Stadtgeschichte Weil am Rhein: Wie das Dorf Haltingen durch die Eisenbahn sein Gesicht verändert hat

Er erforscht die Geschichte des Dorfs, in dem er aufgewachsen ist.
Beatrice EhrlichJürgen Näger ist neu im Kreis der Stadtführer in Weil am Rhein. Im Interview berichtet er, wie er dazu kam und welche Interessen ihn leiten.
Haltingen war früher ein kleines Winzerdorf, sein heutiges Gesicht hat ihm aber ganz wesentlich auch der Bahnbau verliehen. Wo macht sich das besonders bemerkbar?
Wenn man von Ötlingen oder dem Lindenplatz in Obertüllingen Richtung Rhein schaut, fallen die großen Gleisanlagen zwischen Haltingen in Weil am Rhein auf. Auch das Gebäude des Bahnbetriebwerks, die Gebäude in der Kolonie und der alte Wasserturm springen einem ins Auge.

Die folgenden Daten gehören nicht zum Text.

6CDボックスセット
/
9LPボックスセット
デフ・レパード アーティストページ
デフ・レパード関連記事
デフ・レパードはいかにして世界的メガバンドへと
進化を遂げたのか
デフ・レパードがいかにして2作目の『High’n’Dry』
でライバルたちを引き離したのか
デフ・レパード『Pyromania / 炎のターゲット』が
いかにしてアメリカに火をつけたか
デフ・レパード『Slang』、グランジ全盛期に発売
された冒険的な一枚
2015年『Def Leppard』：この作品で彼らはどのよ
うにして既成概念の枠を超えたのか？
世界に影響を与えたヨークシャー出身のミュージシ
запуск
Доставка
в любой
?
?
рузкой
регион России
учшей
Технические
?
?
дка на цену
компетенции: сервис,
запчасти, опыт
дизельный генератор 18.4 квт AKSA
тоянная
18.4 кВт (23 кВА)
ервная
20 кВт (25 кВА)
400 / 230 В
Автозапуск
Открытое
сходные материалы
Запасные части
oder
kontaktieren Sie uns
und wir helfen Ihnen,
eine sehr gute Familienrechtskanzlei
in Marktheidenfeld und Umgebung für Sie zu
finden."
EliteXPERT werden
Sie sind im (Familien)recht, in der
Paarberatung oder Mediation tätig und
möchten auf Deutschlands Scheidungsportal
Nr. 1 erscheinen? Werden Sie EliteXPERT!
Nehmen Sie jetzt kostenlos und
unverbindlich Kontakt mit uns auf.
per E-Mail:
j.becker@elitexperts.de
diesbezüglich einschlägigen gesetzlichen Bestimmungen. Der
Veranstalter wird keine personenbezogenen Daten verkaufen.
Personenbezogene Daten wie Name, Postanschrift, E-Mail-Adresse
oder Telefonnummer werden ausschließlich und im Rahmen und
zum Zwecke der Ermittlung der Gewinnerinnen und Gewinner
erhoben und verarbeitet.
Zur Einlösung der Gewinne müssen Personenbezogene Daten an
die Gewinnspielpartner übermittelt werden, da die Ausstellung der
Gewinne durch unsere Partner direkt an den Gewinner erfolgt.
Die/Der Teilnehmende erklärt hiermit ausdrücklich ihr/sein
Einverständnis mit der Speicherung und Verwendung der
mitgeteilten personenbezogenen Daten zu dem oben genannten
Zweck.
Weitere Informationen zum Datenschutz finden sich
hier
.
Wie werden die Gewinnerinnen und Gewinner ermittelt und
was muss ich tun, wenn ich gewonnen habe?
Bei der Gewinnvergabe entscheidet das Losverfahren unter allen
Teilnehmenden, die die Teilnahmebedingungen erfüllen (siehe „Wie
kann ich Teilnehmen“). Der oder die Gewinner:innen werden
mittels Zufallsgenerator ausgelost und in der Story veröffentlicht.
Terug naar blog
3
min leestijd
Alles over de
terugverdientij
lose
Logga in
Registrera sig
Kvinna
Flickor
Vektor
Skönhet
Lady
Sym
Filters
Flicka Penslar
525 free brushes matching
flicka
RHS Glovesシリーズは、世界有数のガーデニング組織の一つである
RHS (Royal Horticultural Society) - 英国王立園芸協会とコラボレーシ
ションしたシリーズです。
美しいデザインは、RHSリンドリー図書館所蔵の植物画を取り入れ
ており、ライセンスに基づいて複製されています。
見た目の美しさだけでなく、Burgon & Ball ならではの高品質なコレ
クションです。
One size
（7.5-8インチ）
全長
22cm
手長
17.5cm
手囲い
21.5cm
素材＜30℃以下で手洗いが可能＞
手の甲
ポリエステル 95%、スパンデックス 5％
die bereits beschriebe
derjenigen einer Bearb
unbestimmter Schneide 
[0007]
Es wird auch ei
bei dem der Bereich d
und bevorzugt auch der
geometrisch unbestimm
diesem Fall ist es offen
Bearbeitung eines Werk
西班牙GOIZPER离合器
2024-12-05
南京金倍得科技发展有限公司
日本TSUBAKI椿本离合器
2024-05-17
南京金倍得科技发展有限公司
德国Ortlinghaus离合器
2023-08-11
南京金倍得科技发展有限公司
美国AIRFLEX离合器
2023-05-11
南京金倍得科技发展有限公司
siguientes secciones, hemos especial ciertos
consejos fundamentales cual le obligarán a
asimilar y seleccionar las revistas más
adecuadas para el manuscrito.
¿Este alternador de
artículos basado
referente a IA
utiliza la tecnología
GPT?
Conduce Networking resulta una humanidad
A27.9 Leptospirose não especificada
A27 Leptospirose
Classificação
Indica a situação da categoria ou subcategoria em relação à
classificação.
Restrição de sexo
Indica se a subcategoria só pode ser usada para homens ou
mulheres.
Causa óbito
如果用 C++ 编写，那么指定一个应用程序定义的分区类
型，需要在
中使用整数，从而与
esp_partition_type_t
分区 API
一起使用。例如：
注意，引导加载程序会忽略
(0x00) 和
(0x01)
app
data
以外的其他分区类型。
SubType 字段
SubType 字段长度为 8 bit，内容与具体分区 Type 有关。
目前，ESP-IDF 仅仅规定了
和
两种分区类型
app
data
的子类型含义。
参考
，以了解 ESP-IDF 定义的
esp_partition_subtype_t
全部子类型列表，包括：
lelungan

An welche Orte werden Sie die Teilnehmer Ihrer Führung mitnehmen?
Wir starten an der katholischen Kirche, besuchen den Platz des ehemaligen Bahnhofs und die unter Denkmalschutz stehenden Gebäude der alten Eisenbahnsiedlung Kolonie und gehen im Geiste durch einen Zeitraum von fast 200 Jahren Geschichte.
Woher rührt Ihr Interesse für die Bahngeschichte allgemein und für Haltingen im Speziellen?
Ich bin in Haltingen geboren und bis zum Grundwehrdienst hier aufgewachsen. Zum Ende meines Berufslebens bin ich gerne in die warme Region des Dreiländerecks, in der die meisten meiner Familienangehörigen wohnen, zurückgekehrt.
Wo haben Sie recherchiert?
Im historischen Bildarchiv der Stadt Weil am Rhein, in der Haltinger Chronik, in Tagebuchblättern und in vielem mehr.

Eine Aufnahme aus der Eisenbahnkolonie in Haltingen
Foto: zVg/Jürgen NägerWas ist Ihnen dabei aufgefallen oder hat Sie überrascht?
Die Geschwindigkeit und Dimension, mit welcher der Eisenbahnbau die Region für die damalige Zeit verändert hat, und welchen Einfluss diese Verkehrsanbindung bis heute auf die Entwicklung im Dreiländereck hat.
Wie kamen Sie überhaupt zu Ihrer Tätigkeit als Stadtführer? Welche Interessen leiten Sie?
In den 43 Jahren, die mein Beruf mich im Raum Stuttgart und München gebunden hat, hat sich die Region hier sehr stark verändert. Als ich im Frühjahr 2023 bei der VHS das Angebot zur Ausbildung als Stadtführer entdeckt habe, war es für mich eine wunderbare Möglichkeit, meine alte Heimat neu kennen zu lernen – obwohl ich zu Beginn noch nicht die konkrete Absicht hatte, Stadtführer zu werden.
Zur Person:
Jürgen Näger (67) ist in Haltingen aufgewachsen, 1979 zum Studium in Stuttgart nach Ludwigsburg gezogen und 1986 in den Raum München gezogen. 2021 kehrte er in die Dreiländer-Region zurück, seither wohnt er im Ortsteil Ötlingen.
Der verheiratete, dreifache Familienvater hat an der Berufsakademie (Duale Hochschule) Stuttgart Elektrotechnik studiert, war einige Zeit bei Bosch in der Entwicklung von Automobilelektronik beschäftigt und hat 1986 in einem amerikanischen Unternehmen bei München in der Halbleiter-Sparte begonnen, zuerst als Anwendungs-Ingenieur in der technischen Kundenberatung und später im Vertrieb. In Ötlingen engagiert er sich beim Art-Dorf und bei der Dorfstube Ötlingen und erschafft als Hobby Skulpturen aus Holz und Stein.
Die Stadttour: Die Teilnahme für die 90-minütige Tour kostet 5 Euro pro Person. Eine Anmeldung wird erwünscht: Persönlich in der Geschäftsstelle der VHS, Humboldtstraße 5, 79576 Weil am Rhein oder online www.vhs-weil-am-rhein.de. Von spontan dazukommenden Gästen ohne Anmeldung ist es bei rechtzeitigem Erscheinen vor der Führung noch möglich, eine Anmeldekarte auszufüllen.
Treffpunkt ist am Sonntag, 28. September, um 15 Uhr bei der Katholischen Kirche St. Maria, Markgräfler Straße 3 in Haltingen.